The evidence against Gonzalez was always questionable, said Potkin.

On July 10, 1994 the 35-year-old victim answered her door, was kidnapped by two men, and raped in nearby bushes, according to court documents. Gonzalez was at his girlfriend’s sister’s apartment at the same complex when the crime occurred. Four witnesses confirmed his alibi at trial.

The victim said her attackers had a “late model, dark colored, four-door sedan with tinted windows.” Using this vague description, police stopped Gonzalez later that night. The victim was brought to the traffic stop where—from the backseat of a car—she identified Gonzalez, illuminated only by the headlights of the squad car, handcuffed and standing next to a police officer. She would later say in court that “he was wearing the same clothes.”

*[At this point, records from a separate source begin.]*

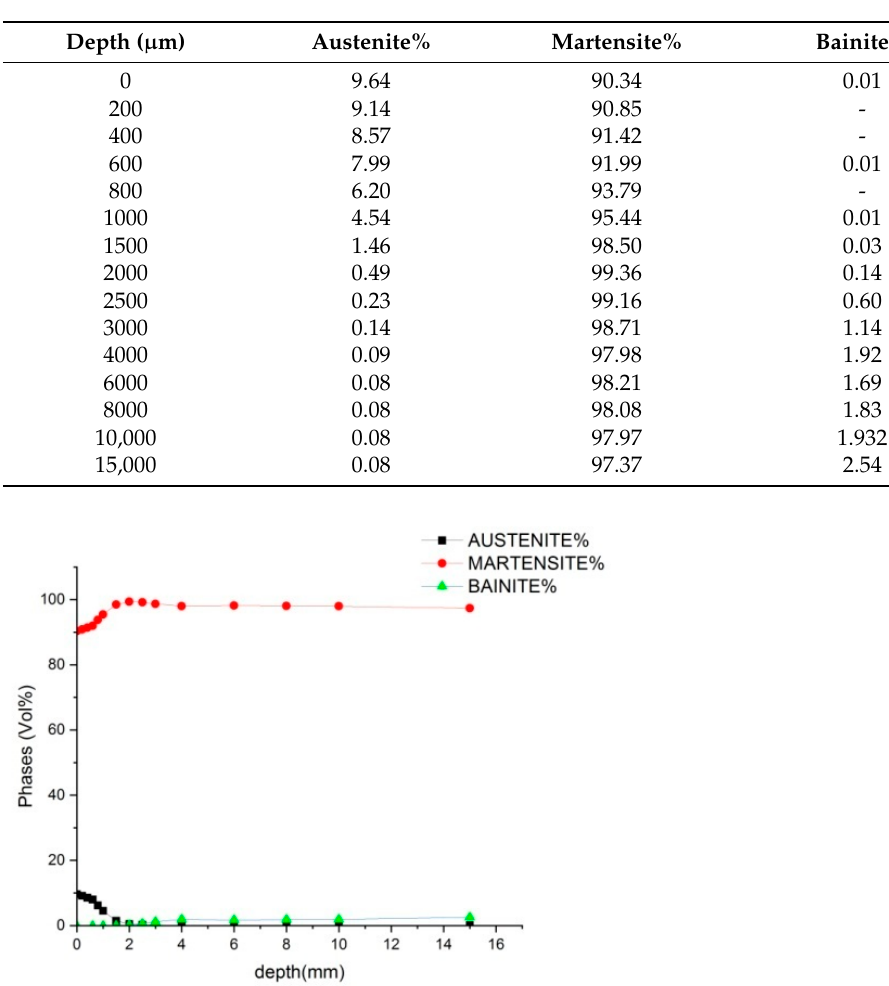
Table 7. Final distribution of steel from the case to the core.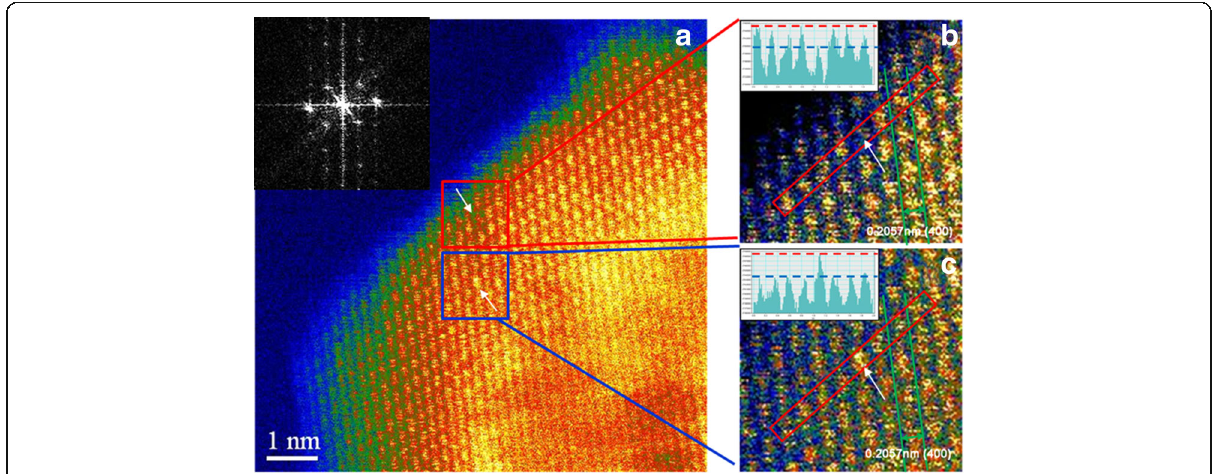
Fig. 3 HR-STEM images of Ti-doped nano MgAl 2 O 4 ; a . The image shows Al 3+ vacancy and Ti 4+ dopant in the vicinity with Fourier transformation of the image. b The magnified image in red box of ( a ) and Al 3+ vacancy is revealed from STEM image with a corresponding contrast intensity, inset of ( b ). c The contrast intensity, inset of ( c ), confirms that Ti 4+ dopant occupies an Al site. The arrows indicate the locations of Al vacancy and Ti in Al site,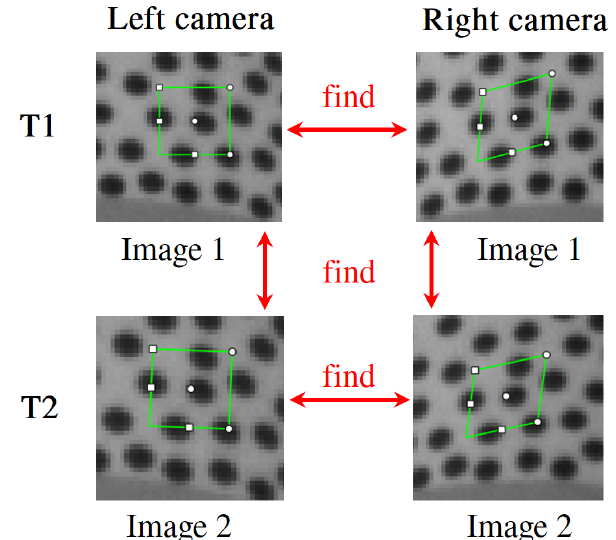
Figure 5. The DIC algorithm finds points by tracking the greyscale signature of the subset in every picture.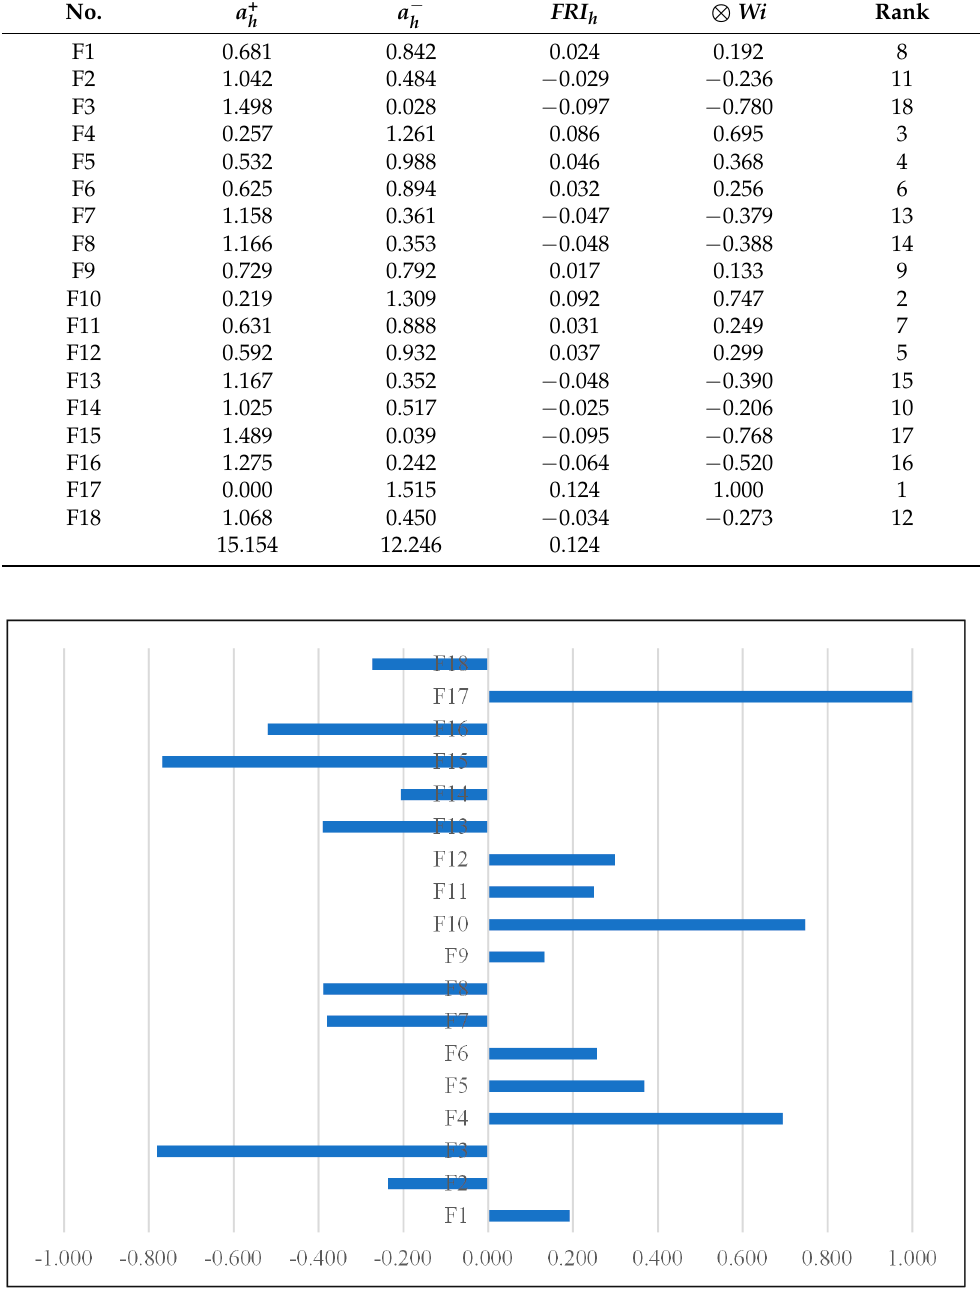
Figure 2. The PCIM − GRA method for ranking 18 failure modes.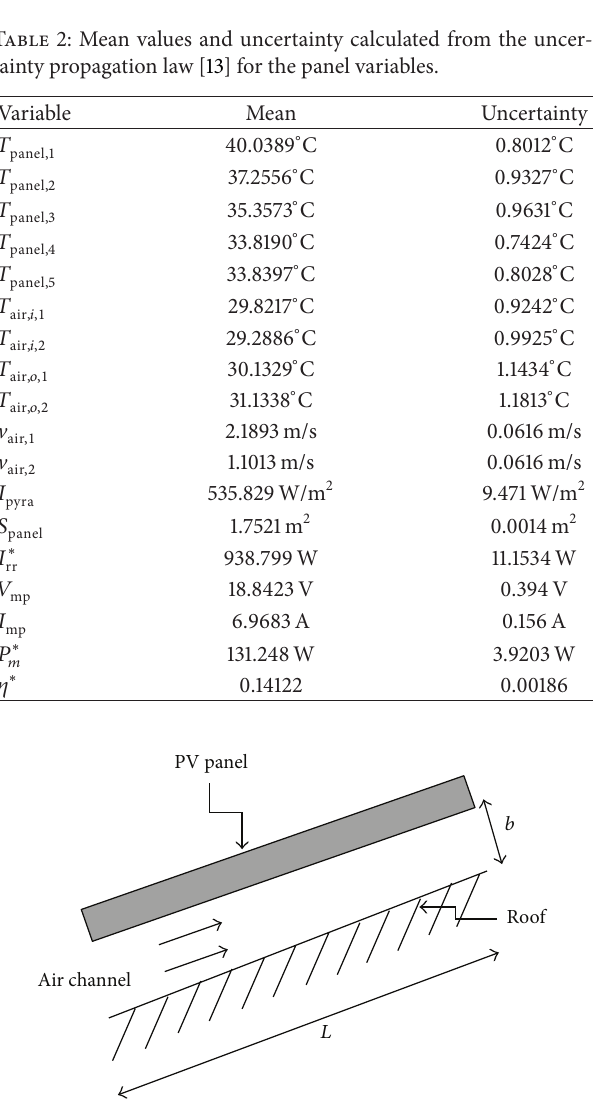
Figure3:ConfigurationofpanelB,showingtheairchannelbetween the PV panel and the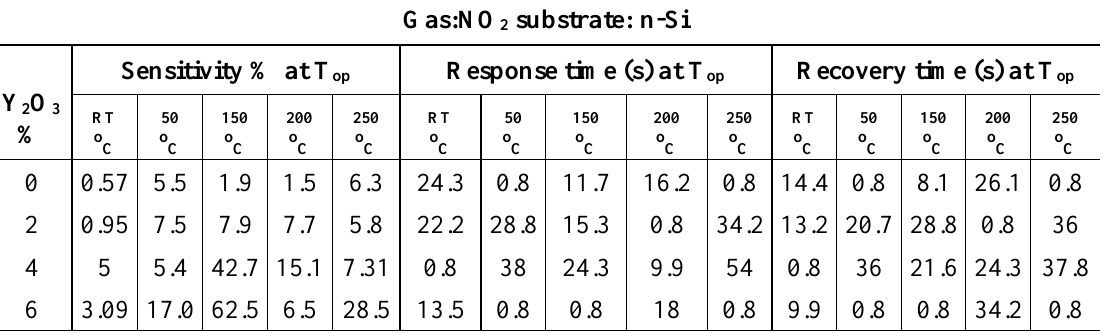
O and doped with 3 4 gas. 2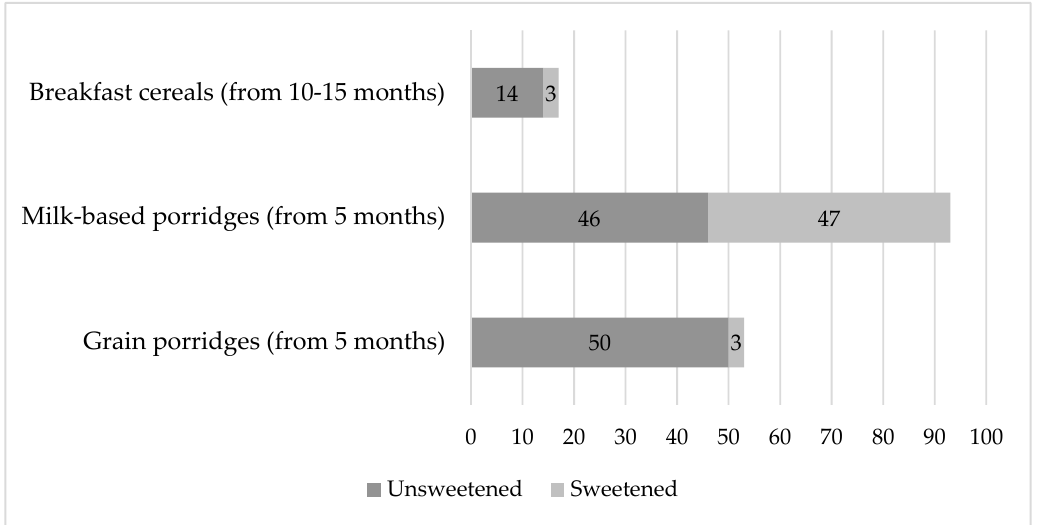
Figure 2. Proportion of sweetened commercial cereals by category.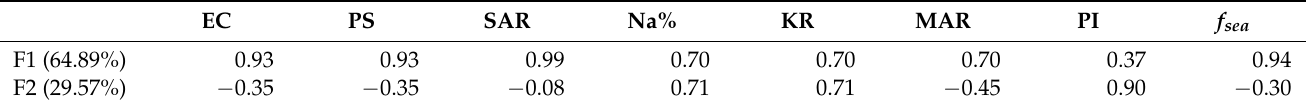
Table 2. Factor loading of the principal component analysis.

“Once that identification was made, there’s testimony in the records, the officers believed he was guilty and nothing was going to change their mind,” Potkin said. “So they went in to questioning him with their mind set.”

After 13 hours in police custody and four hours of interrogation, Gonzalez, who only spoke broken English, confessed that he assaulted a woman but that he did not ejaculate. He wrote a short statement about the crime in Spanish. When the statement didn’t match the details of the crime, officers wrote a statement for him in English, which he signed after translation, according to The Innocence Project. Police used this confession to dismiss DNA evidence that didn’t match Gonzalez. Another DNA test was dismissed again less than ten years later. After all, he said he didn’t ejaculate.

The National Registry of Exonerations reports that there have been 1,564 exonerations since 1989. More than 300 of these people, including Gonzalez, were exonerated using DNA evidence. Gonzalez, who had 20 years taken away from him, will now live with his parents and three siblings, all legal residents, in the Chicago suburbs. On his first night back with his family, he gave his nephew Carlos a painting.

“They would remind me of freedom,” he said. “Remind me that one day I was going to be free. I don’t know how but I know one day I’m going to be free. I’m not the monster they say who I am.”